Ethical Wills

“Ethical wills are a way to share your values, blessings, life’s lessons, hopes and dreams for the future, love, and forgiveness with your family, friends, and community.” – Physician and hospice director Dr. Barry Baines of Minnesota

Below is Dr. Baines’  description of the concept of ethical wills, and advice on how to write them.   I am very supportive of estate planning or other clients who wish to use his or other resources to prepare ethical wills.  

“Ethical wills are not new. The Hebrew Bible first described ethical wills 3000 years ago (Genesis Ch. 49). References to this tradition are also found in the Christian Bible (John Ch. 15-18) and in other cultures.  Initially, ethical wills were transmitted orally. Over time, they evolved into written documents. ‘Ethical wills’ are not considered legal documents as compared to ‘living wills’ and your ‘last will and testament’ which are legal documents.

Today, ethical wills are being written by people at turning points and transitions in their lives and when facing challenging life situations. They are usually shared with family and community while the writer is still alive.  Ethical wills may be one of the most cherished and meaningful gifts you can leave to your family and community.

Writing an ethical will may seem difficult. However, it can be viewed as the writing of a love letter to your family. Ethical Wills can include personal and spiritual values, hopes, experiences, love, and forgiveness. It may well be one of the most cherished gifts you can give to your family.”

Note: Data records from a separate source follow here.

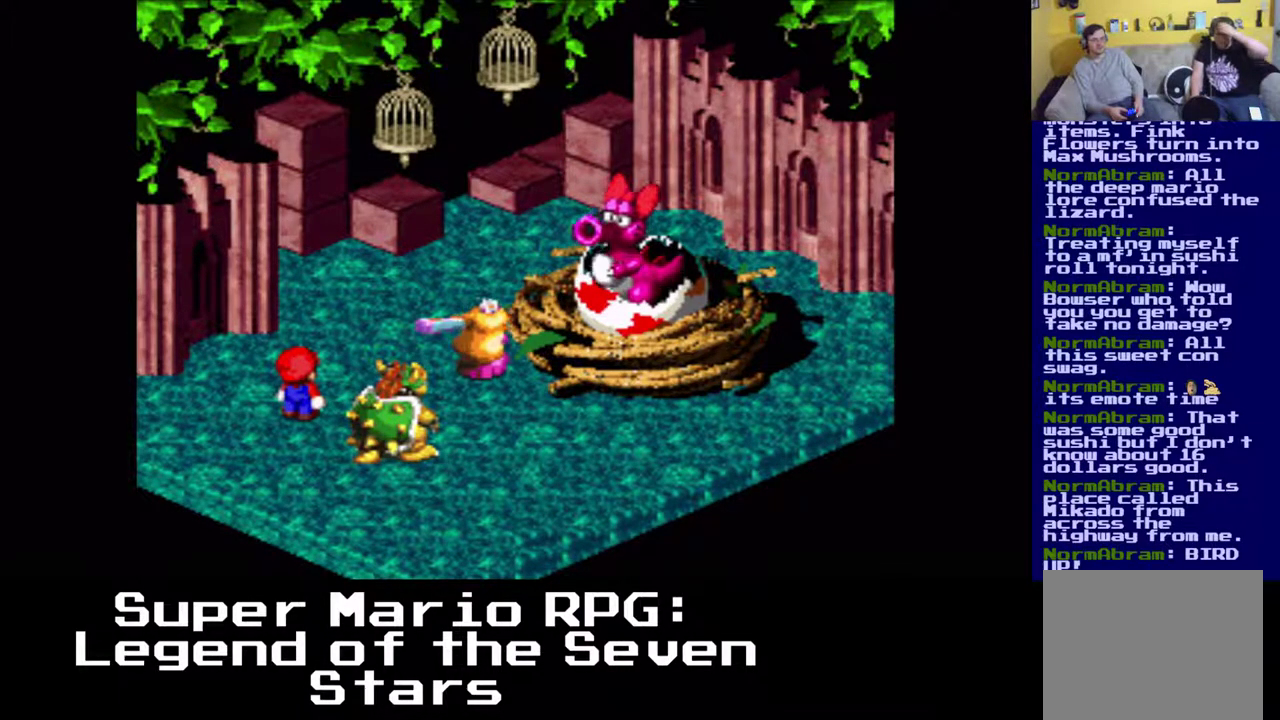
{"buttons": [], "left_stick": "center", "events": []}
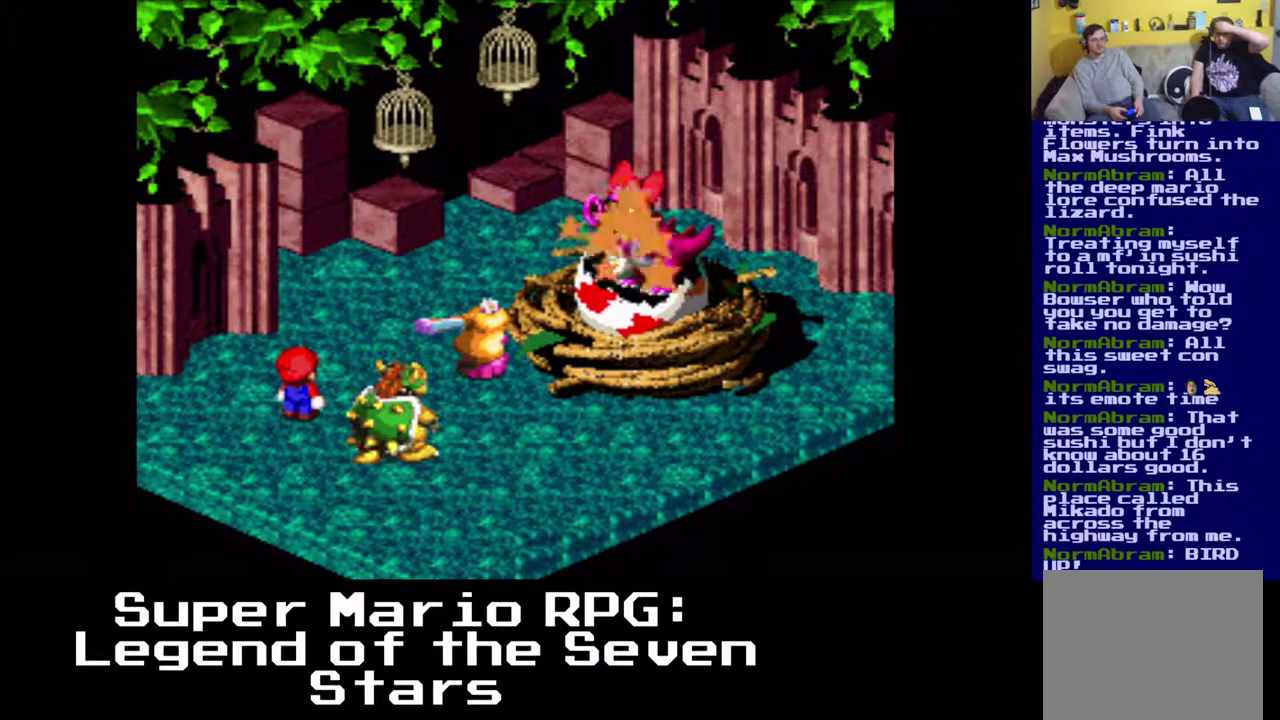
{"buttons": [], "left_stick": "center", "events": []}
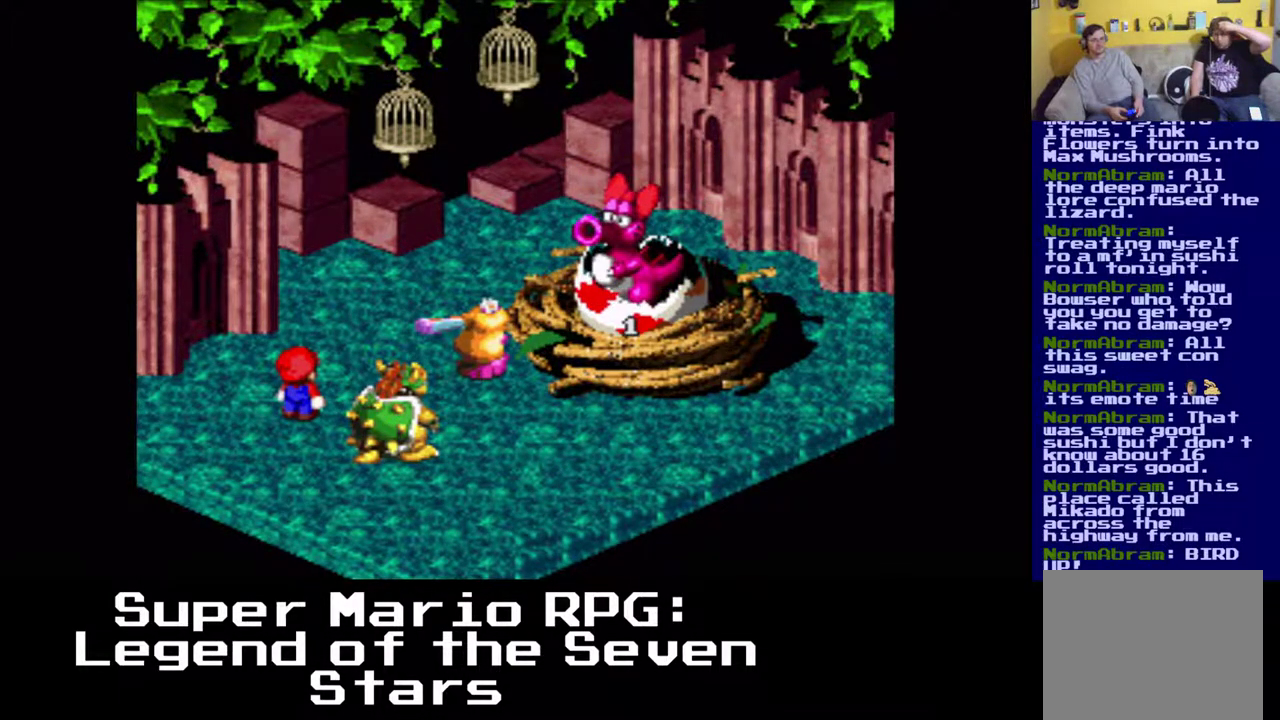
{"buttons": [], "left_stick": "center", "events": []}
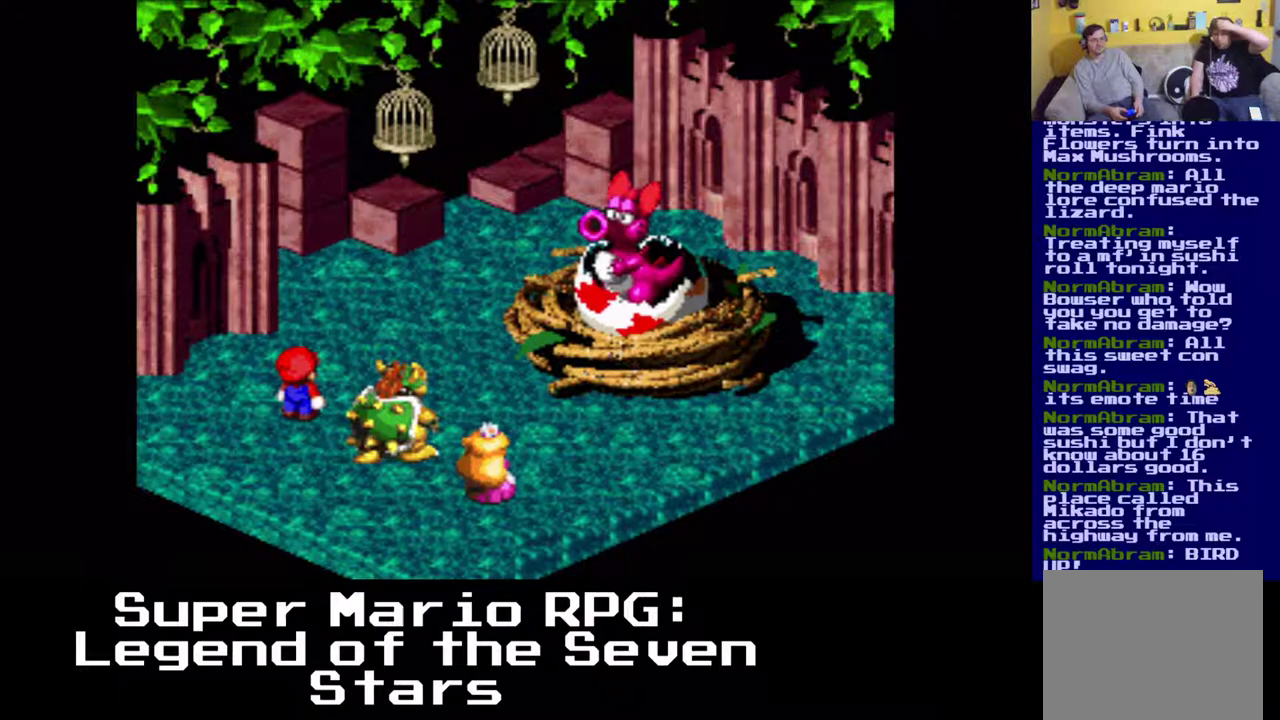
{"buttons": [], "left_stick": "center", "events": []}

 How To Write An Ethical Will:

Here are two different  approaches for creating your ethical will.

Approach #1

Using guided writing exercises to help you create content for your ethical will. 

Here are some ideas to help you get started.

  • Over time, write down ideas –a few words or a sentence or two about things like:
    • My beliefs and opinions
    • Things I did to act on my values
    • Things I learned from grandparents / parents / siblings / spouse / children
    • Things I learned from experience
    • Things for which I am grateful
    • My hopes for the future
  • Write about important events in your life
  • Imagine that you only had a limited time left to live. What would you regret not having done?
  • Save items that articulate your feelings, e.g., quotes, cartoons, etc
  • Review what you’ve collected after a few weeks or months
  • Clump related items together — patterns will emerge
  • Revise and expand the related categories into paragraphs
  • Arrange the paragraphs in an order that makes sense to you
  • Add an introduction and conclusion
  • Put this aside for a few weeks and then review and revise

Approach #2

Starting with a blank sheet of paper.

This is the most open-ended approach.  Keeping a journal or diary is an excellent way to write about your thoughts, feelings, and experiences. Over time, review what you’ve written.  Themes will emerge from which you can create a comfortable structure for your ethical will.

These and other approaches are treated thoroughly in Dr. Baines’ book, Ethical Wills: Putting Your Values on Paper.”